Soon after installing SP 1, it looked like my Windows 7 installation was hanging on boot. A few impatient hard reboots later I had a consistent BSOD. (0x0000007B (0xFFFFF880009A9928, 0xFFFFFFFFC0000034, 0x00000000000000000 0x0000000000000000))
Startup repair didn’t help and neither did any utilities I could think of, whether available from startup repair or not. Safe mode wouldn’t boot and would hang on classpnp.sys. I tried fixmbr, and then realized that restoring GRUB when running with an encrypted root partition is more complicated. I should have just backed up the bootloader to an image, but I didn’t.

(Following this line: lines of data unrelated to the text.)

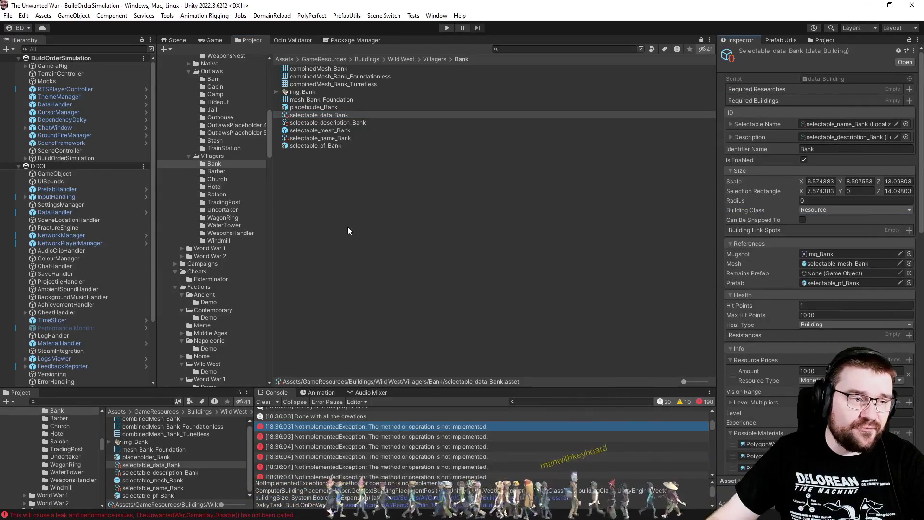
Step: Review the Hotel building data, then deselect and save the modified assets
{"action": "left_click", "coordinate": [228, 187]}
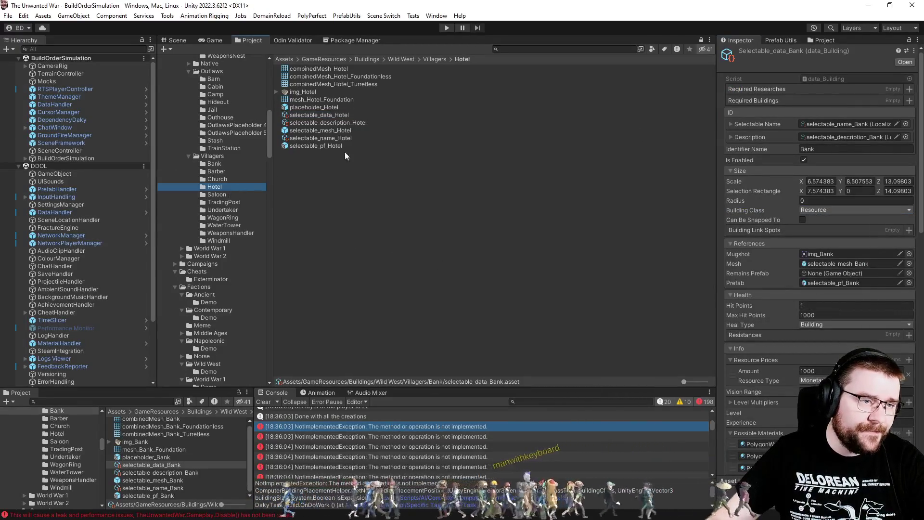
{"action": "left_click", "coordinate": [320, 115]}
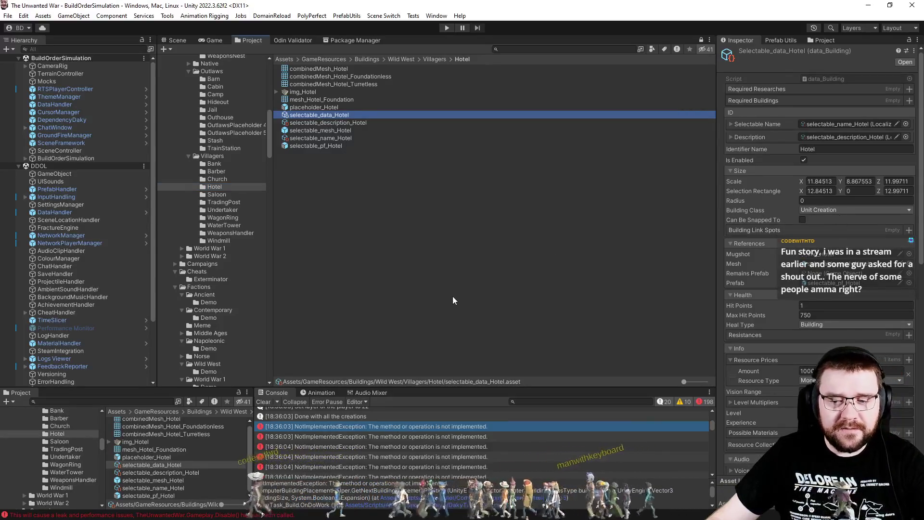
{"action": "left_click", "coordinate": [447, 300]}
{"action": "key", "text": "ctrl+r"}
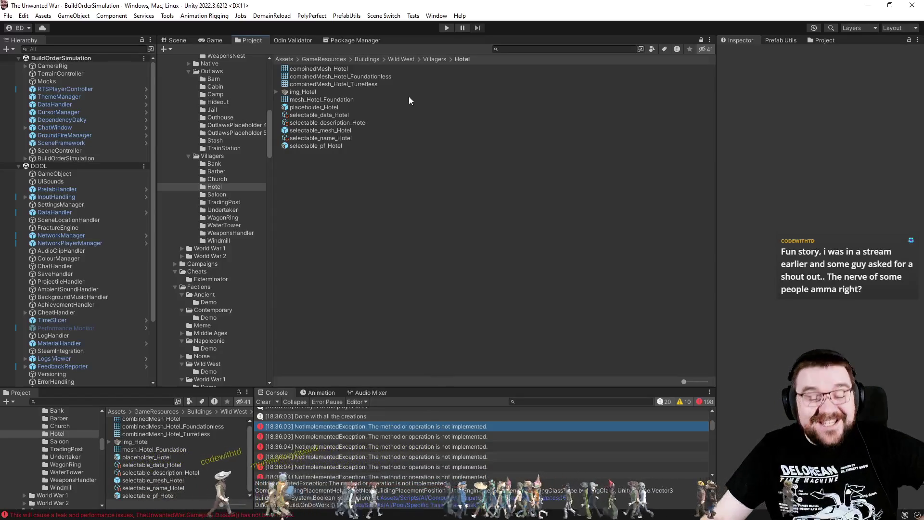
Step: Enter Play mode to rerun the BuildOrderSimulation scene
{"action": "left_click", "coordinate": [446, 27]}
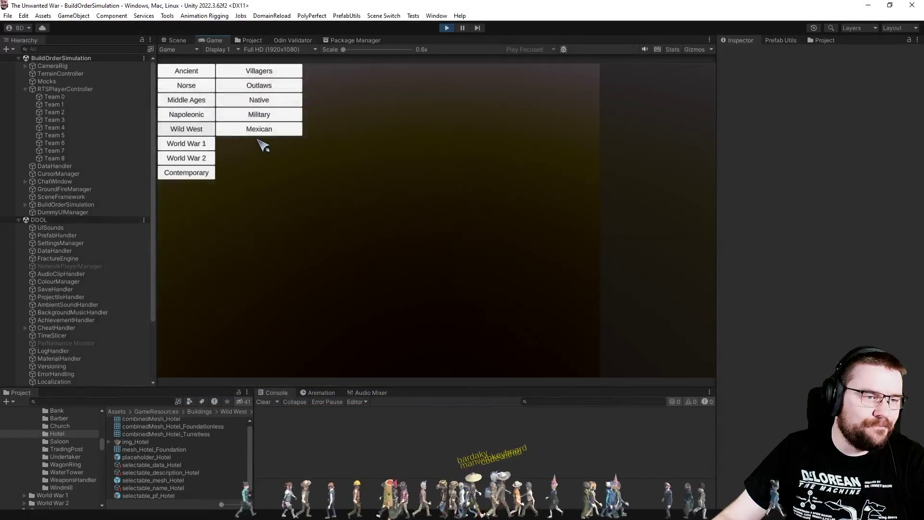
Step: Start a Villagers simulation on Effortless on CactusRidge with options 1 and 2
{"action": "left_click", "coordinate": [283, 76]}
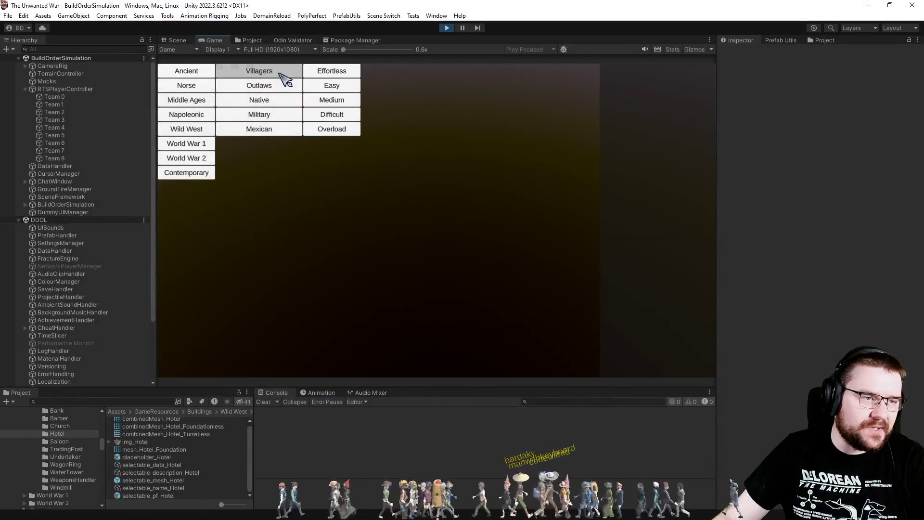
{"action": "left_click", "coordinate": [337, 74]}
{"action": "left_click", "coordinate": [391, 72]}
{"action": "left_click", "coordinate": [463, 72]}
{"action": "left_click", "coordinate": [492, 74]}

Luckily, someone more knowledgeable than I had the same problem (though not for as foolish a reason) and I found their guide. sfc /scannow didn’t fix it. Some forums suggested deleting classpnp.sys, which didn’t help; it just started rebooting without displaying a message. Copying the classpnp.sys from a machine also running Home Premium 64-bit just restored it to the BSOD. I ended up reinstalling Windows 7. I moved my files to my Linux backup partition and back while booted into Linux, and in retrospect given how much fragmentation it caused I should have installed over it and just copied from the Windows.old directory on the new installation. I assume that the Linux NTFS drivers are to blame for the high levels of fragmentation, and that Windows would handle it far better.

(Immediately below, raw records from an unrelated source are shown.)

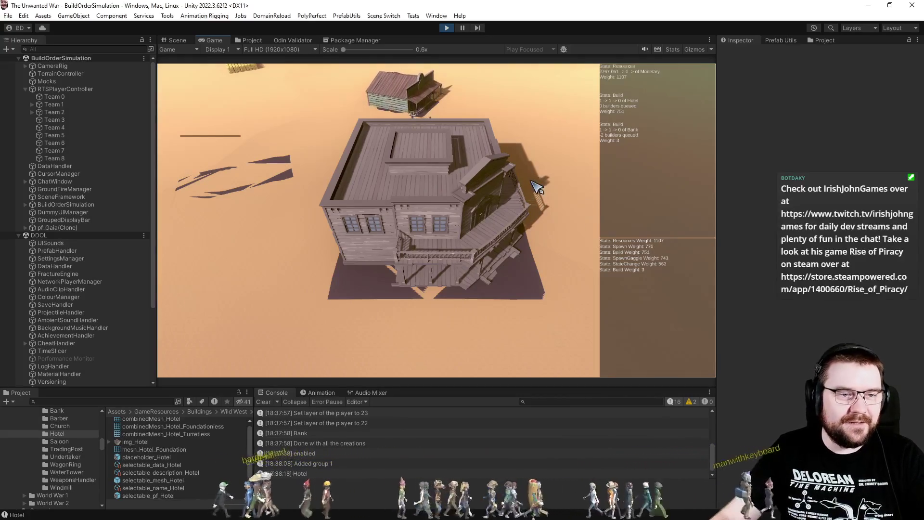
Step: Clear the Console, toggle Game view Gizmos on and off, and pause once cowboys ride out
{"action": "scroll", "coordinate": [519, 171], "scroll_direction": "up", "scroll_amount": 3}
{"action": "scroll", "coordinate": [529, 226], "scroll_direction": "down", "scroll_amount": 3}
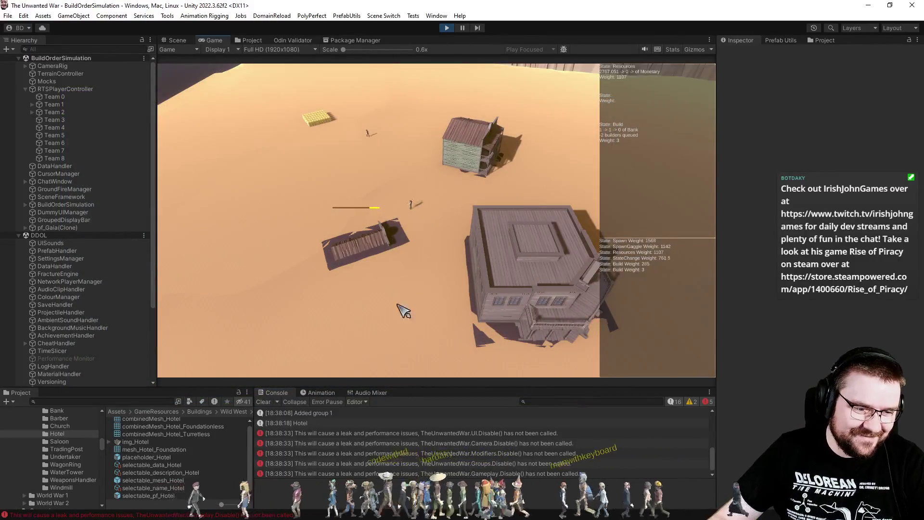
{"action": "left_click", "coordinate": [265, 395]}
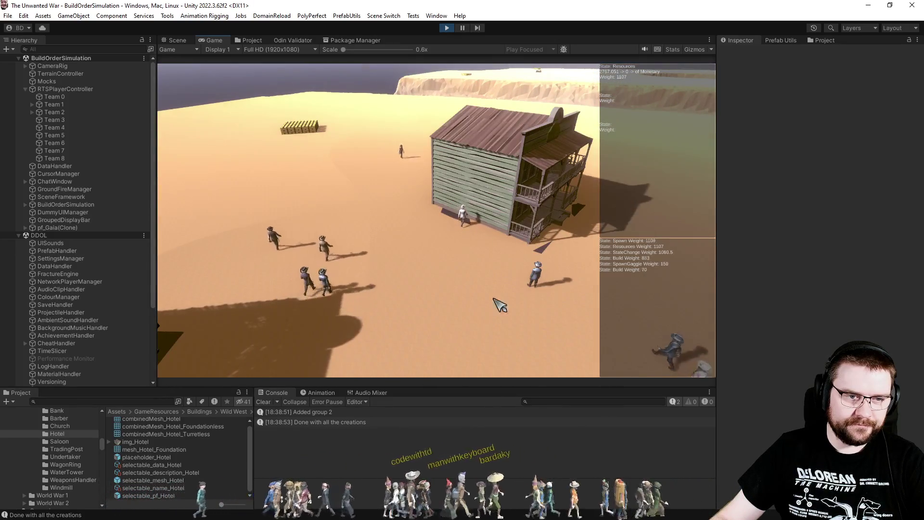
{"action": "left_click", "coordinate": [694, 49]}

While Eclipse works, it is rather sluggish and the UI is clunky. Thanks to ##java on Freenode, I’m now using IDEA. It’s somewhat different, and it doesn’t have the ANT error-checking that Eclipse has, but I prefer it. The interface is less cluttered and it feels easier to devote more of my screen to the actual source code. I think the reason is as simple that the buttons to hide windows are larger, toggle, and don’t move. The ANT problem I ran into took a while to figure out. IDEA was nice enough to offer to pull code down from GitHub, but although the resulting code compiled, the .jars didn’t run correctly. Being reduced to diff
ing the directories, I discovered that IDEA didn’t catch the ANT problems that Eclipse did, and upon fixing those it worked.

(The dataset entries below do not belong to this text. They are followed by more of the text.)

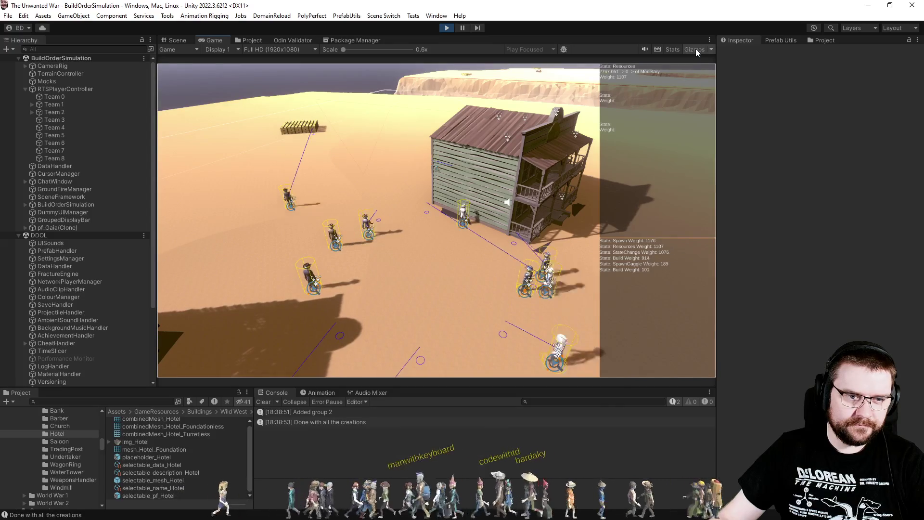
{"action": "left_click", "coordinate": [695, 48]}
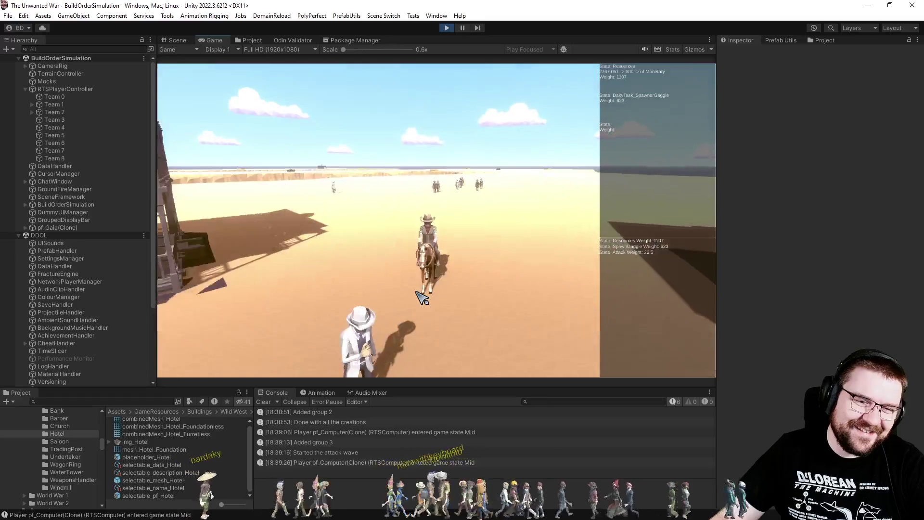
{"action": "left_click", "coordinate": [462, 28]}
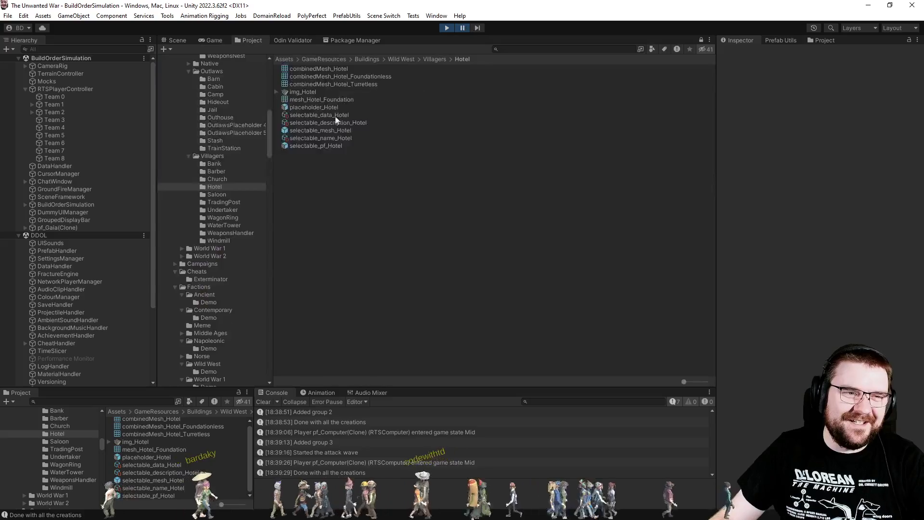
Step: In the Scene view, frame the mounted riders and select a cowboy's horse
{"action": "left_click", "coordinate": [215, 40]}
{"action": "left_click", "coordinate": [184, 42]}
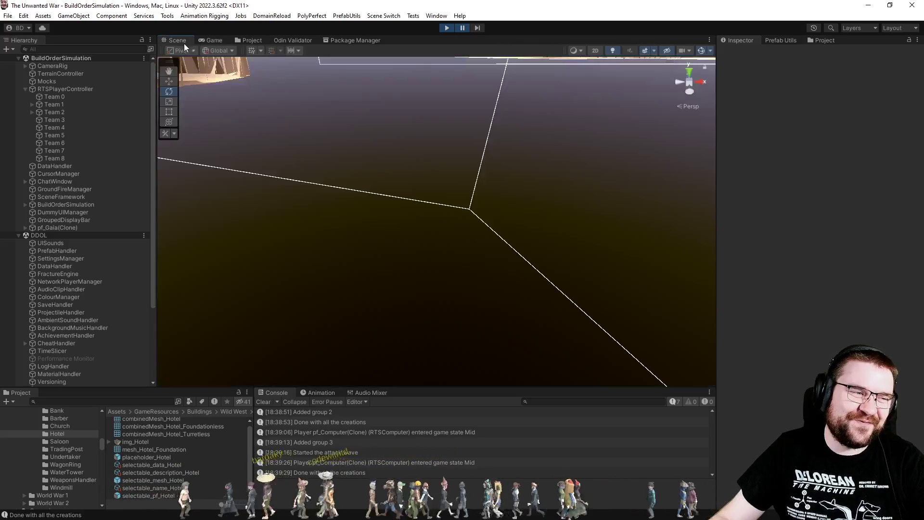
{"action": "mouse_move", "coordinate": [456, 192]}
{"action": "left_mouse_down"}
{"action": "mouse_move", "coordinate": [280, 52]}
{"action": "mouse_move", "coordinate": [231, 96]}
{"action": "mouse_move", "coordinate": [196, 149]}
{"action": "mouse_move", "coordinate": [168, 133]}
{"action": "left_mouse_up"}
{"action": "key", "text": "f"}
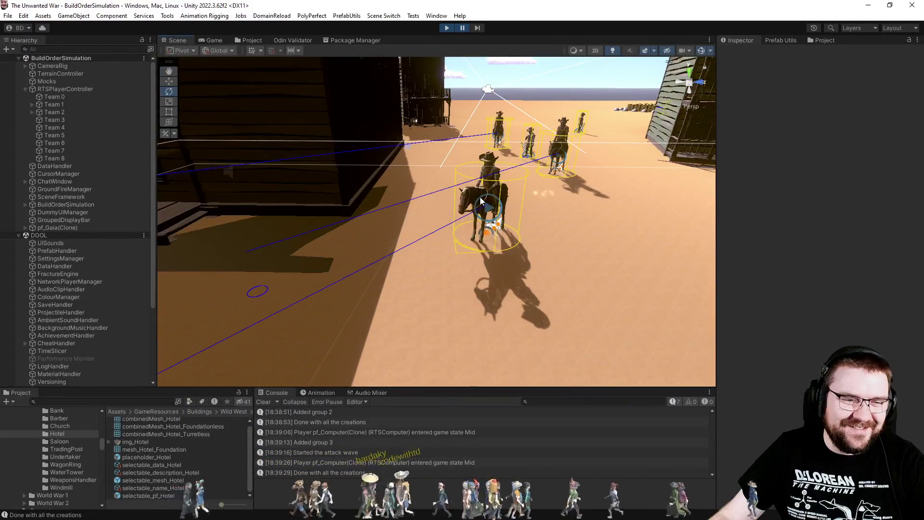
{"action": "left_click", "coordinate": [481, 201]}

I’ve upgraded to Ubuntu Natty, and I don’t like the new interface. I don’t think it works very well. For instance, it’s very easy to remove an item from the dock, but dragging an item to change the order takes too long. This is probably due to the necessity of differentiating between scrolling the contents and dragging a single item. It’s not intuitive. Similarly, adding an icon to the bar is as easy as dragging, but it only stays in the bar if the thing that was dragged there remains. I’m glad GDM presents the Ubuntu Classic option. My desktop’s upgrade process to Natty was very much unlike the three other machines I’ve upgraded uneventfully. Not only did GRUB install unsuccessfully, which resulted in symbol not found : 'grub_env_export'
, (following the above guide again fixed it) but something about my motherboard led to a very long hang on boot after NET: Registered protocol family 1
. At least there are bugs filed for the former and the latter, but I’m glad I wasn’t also hit by this one. Perhaps this will lead to me reading the release notes before an upgrade. However, I don’t see mention of these issues in the release notes, which worries me that it won’t be enough.